Dec 9, 2010

Solar Powered Hornet


Our topic today is the Oriental hornet, Vespa Orentalis. For some time, scientists had know that the workers of this species were most active towards the middle of the day. It was only recently that they confirmed that they are capable of directly harvesting solar power. Under very close examination (on the nanometer scale), the brown segments of the hornet's abdomen are a series of reflective mirrors. They reflect the sun's energy onto structures on the yellow part of the abdomen, which contains a pigment with photoelectric properties, thus turning the light into electrical energy, which the hornets then use for their activities.

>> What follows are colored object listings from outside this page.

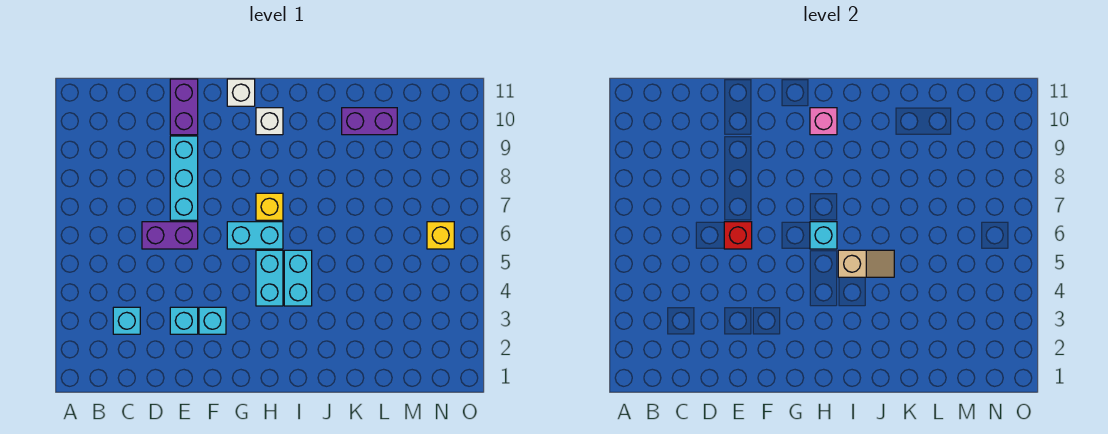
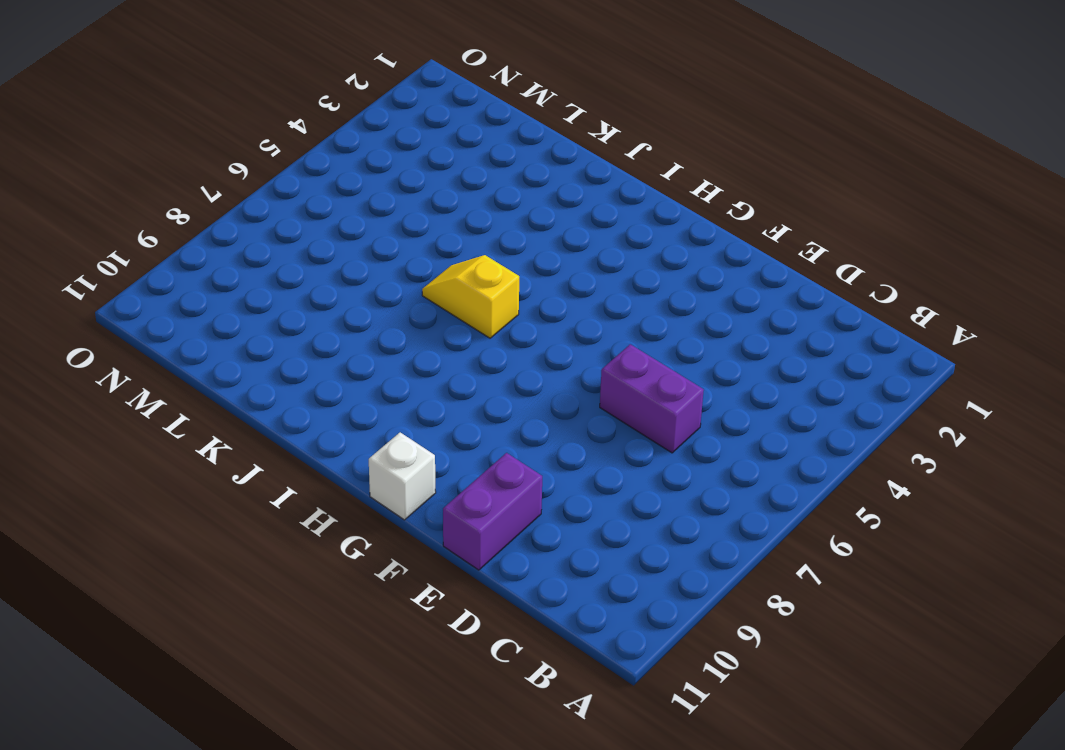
yellow 1x2 slope [422,255,519,338] -> none
none -> cyan 1x1 brick [113,307,140,334]
none -> cyan 1x1 brick [170,307,198,334]
none -> cyan 1x3 brick [170,136,198,220]

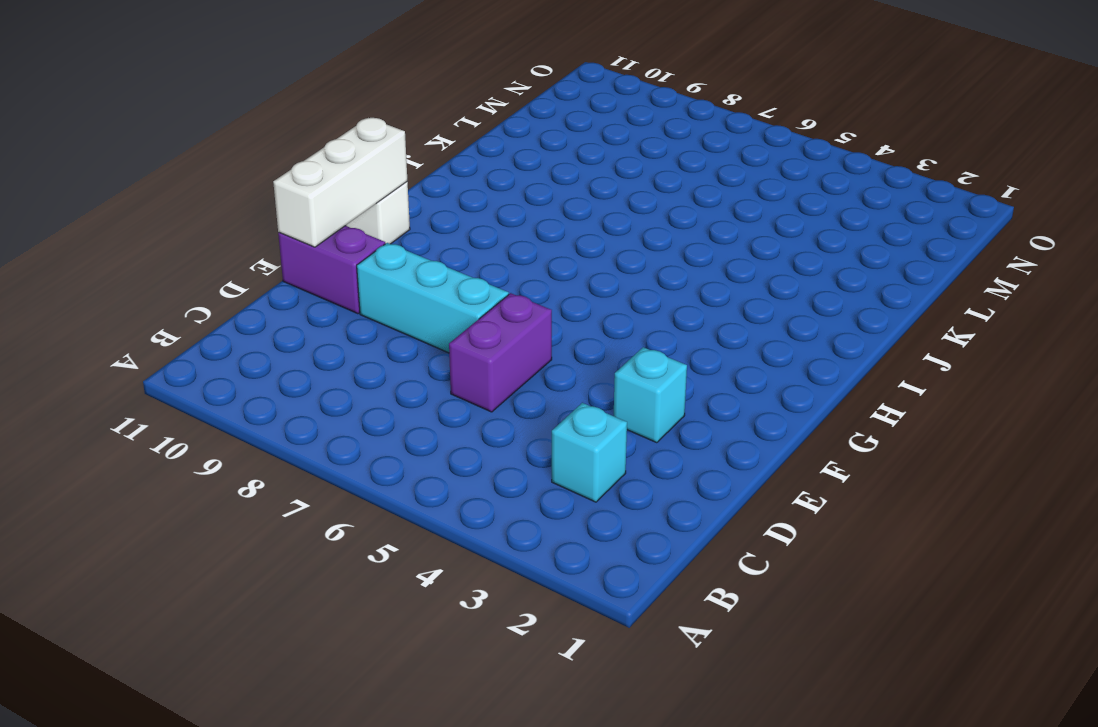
white 1x3 brick [273,118,407,247] -> none
none -> cyan 1x1 brick [199,307,226,334]
none -> cyan 1x2 brick [227,222,283,249]
none -> cyan 1x2 brick [256,250,283,306]

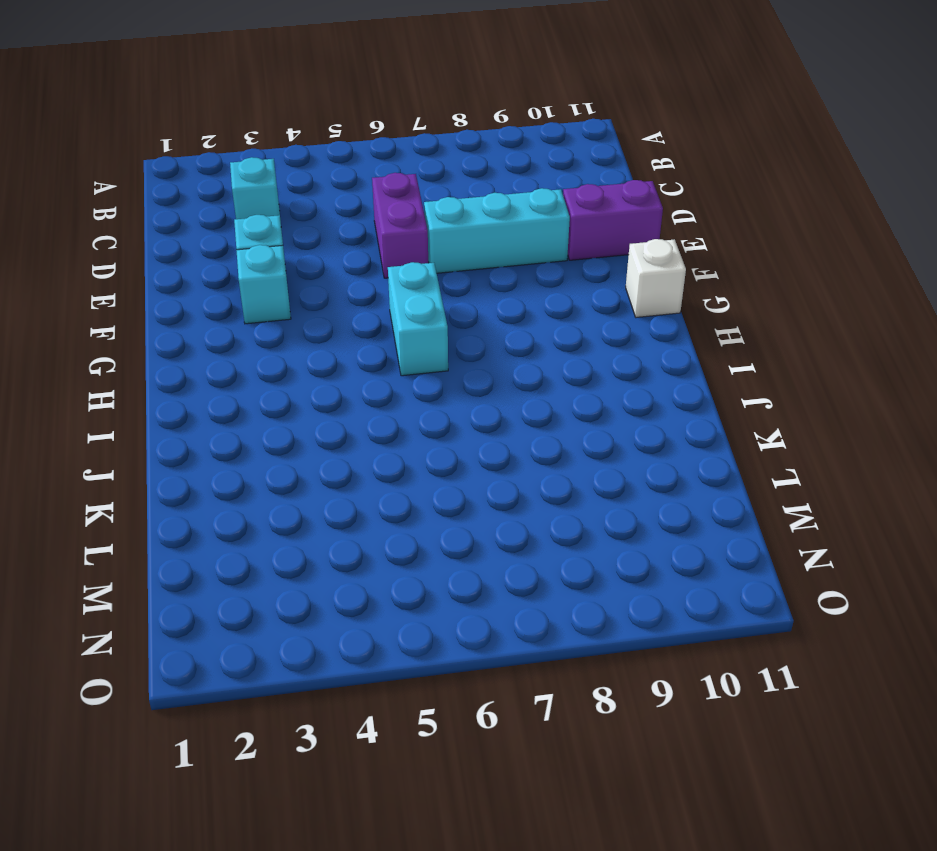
none -> cyan 1x2 brick [256,250,283,306]
none -> yellow 1x1 brick [256,193,283,220]
none -> white 1x1 brick [256,108,283,135]

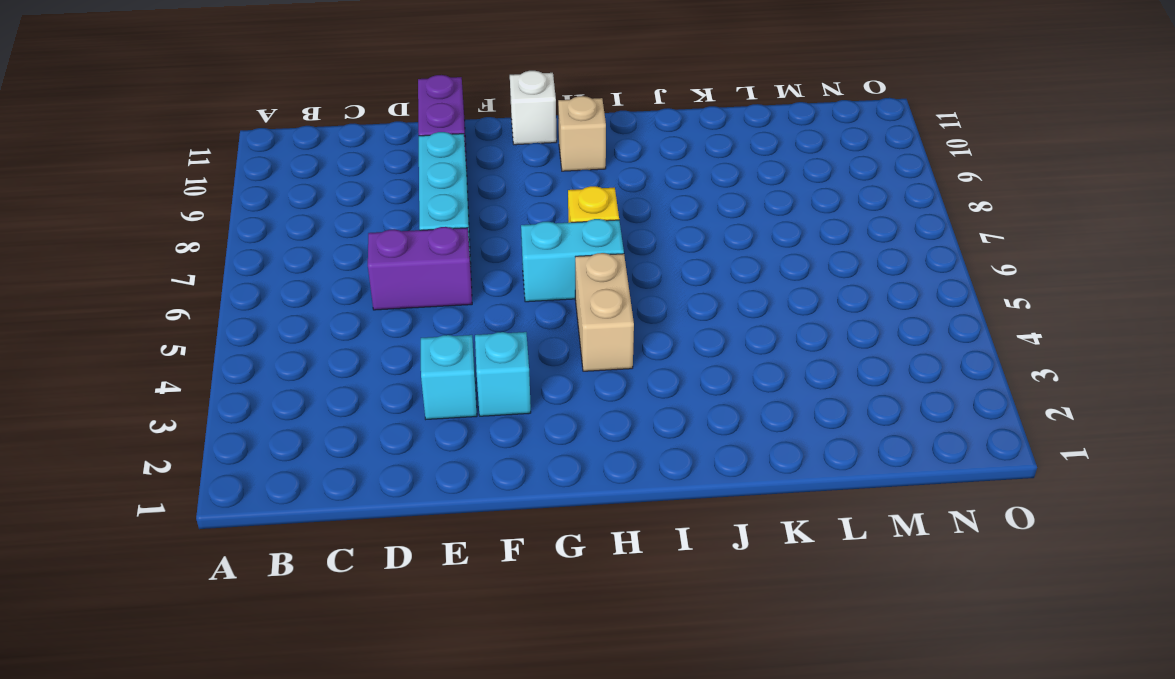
tan 1x2 brick [575,253,634,371] -> cyan 1x2 brick [256,250,283,306]
tan 1x1 brick [558,96,606,171] -> white 1x1 brick [256,108,283,135]
none -> cyan 1x1 brick [113,307,140,334]
none -> cyan 1x2 brick [284,250,312,306]
none -> purple 1x2 brick [342,108,397,135]

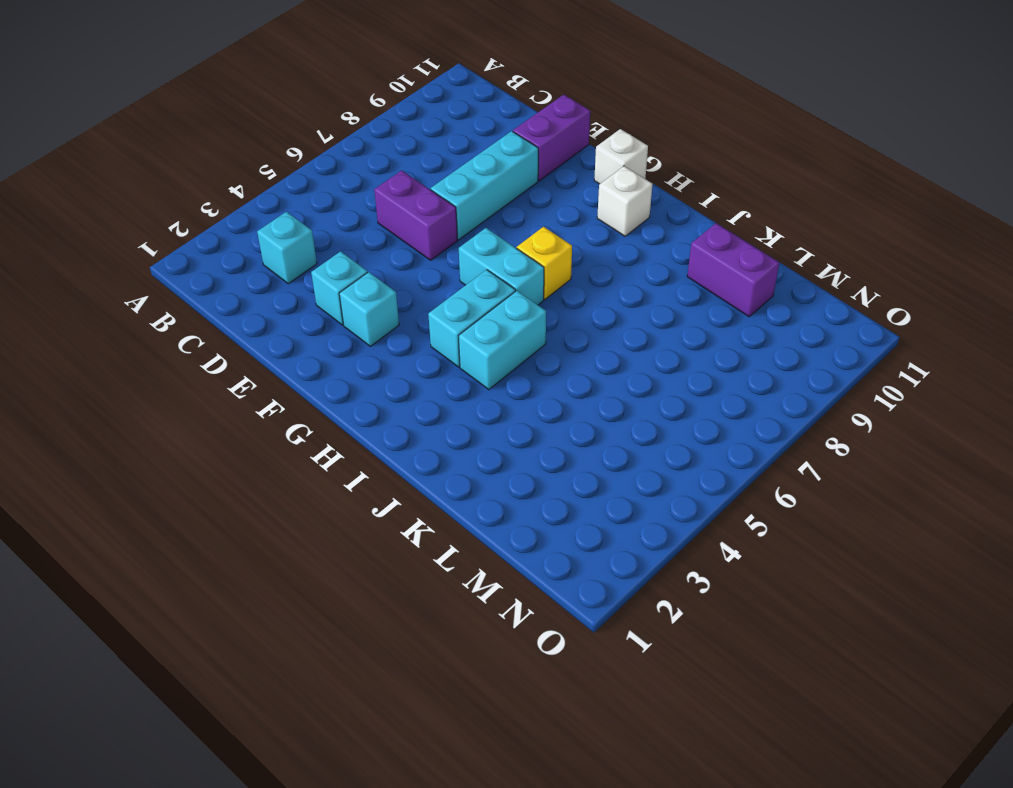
none -> yellow 1x1 brick [427,222,454,249]
none -> red 1x1 brick [724,222,752,249]
none -> cyan 1x1 brick [810,222,837,249]

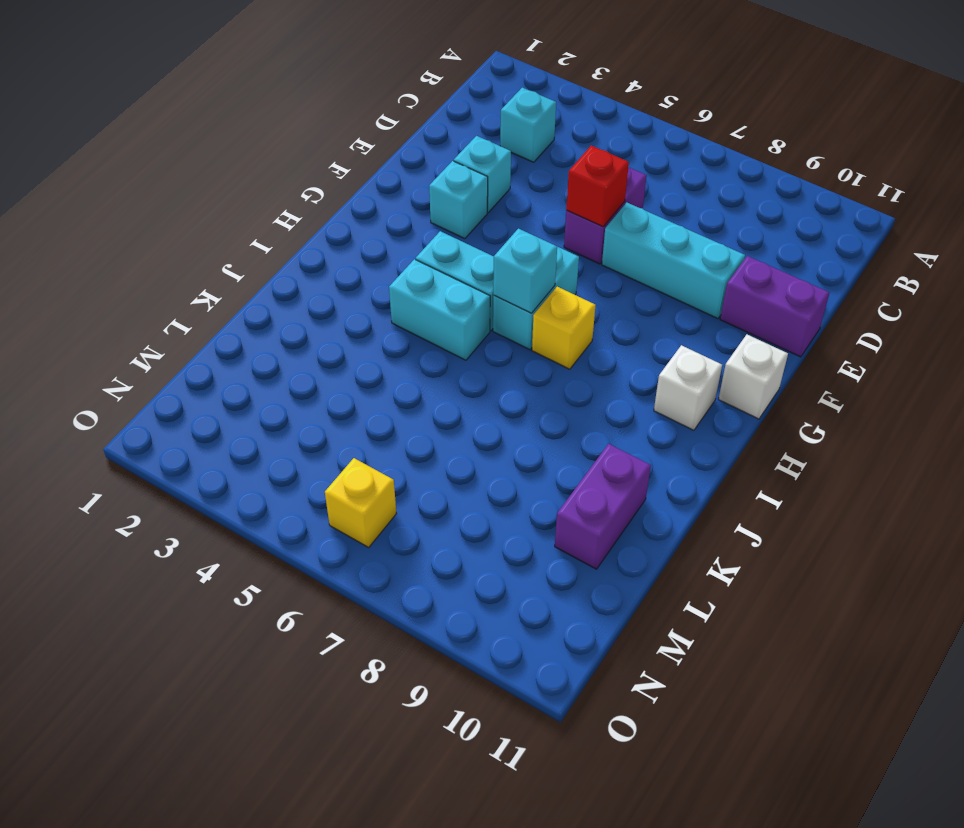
none -> pink 1x1 brick [810,108,837,135]
none -> tan 1x2 slope [838,250,894,277]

Story and picture courtesy of the BBC. Plenty more details, including microscope scans of the hornet's skin.

8 comments:

Jenn said...

I'm lovin' the added science bits. Fascinating!

Marmaduke said...

Does solar power make it a green hornet?

Anonymous said...

Quote: "Does solar power make it a green hornet?"

Badump-bump-tsssshhhhh!!!

BTW, the hornet is highly offended; it prefers 'Asian hornet'.

Adorably Dead said...

I hate hornets. But this is cool.

jenjen said...

Nature is just too cool! Love it!

forestwalk/laura k said...

cool info!!
while vacationing...camping in GA...i saw the HUGEST hornets i'd ever seen! they were pretty aggressive...

i like to learn about them...see the pic's...but keep my distance!

((BTW-no more free spider posters are available...??))

plastic soap containers said...

haha
looks like unreal

chinkchick said...

That just shows how much human technology has to catch up to nature.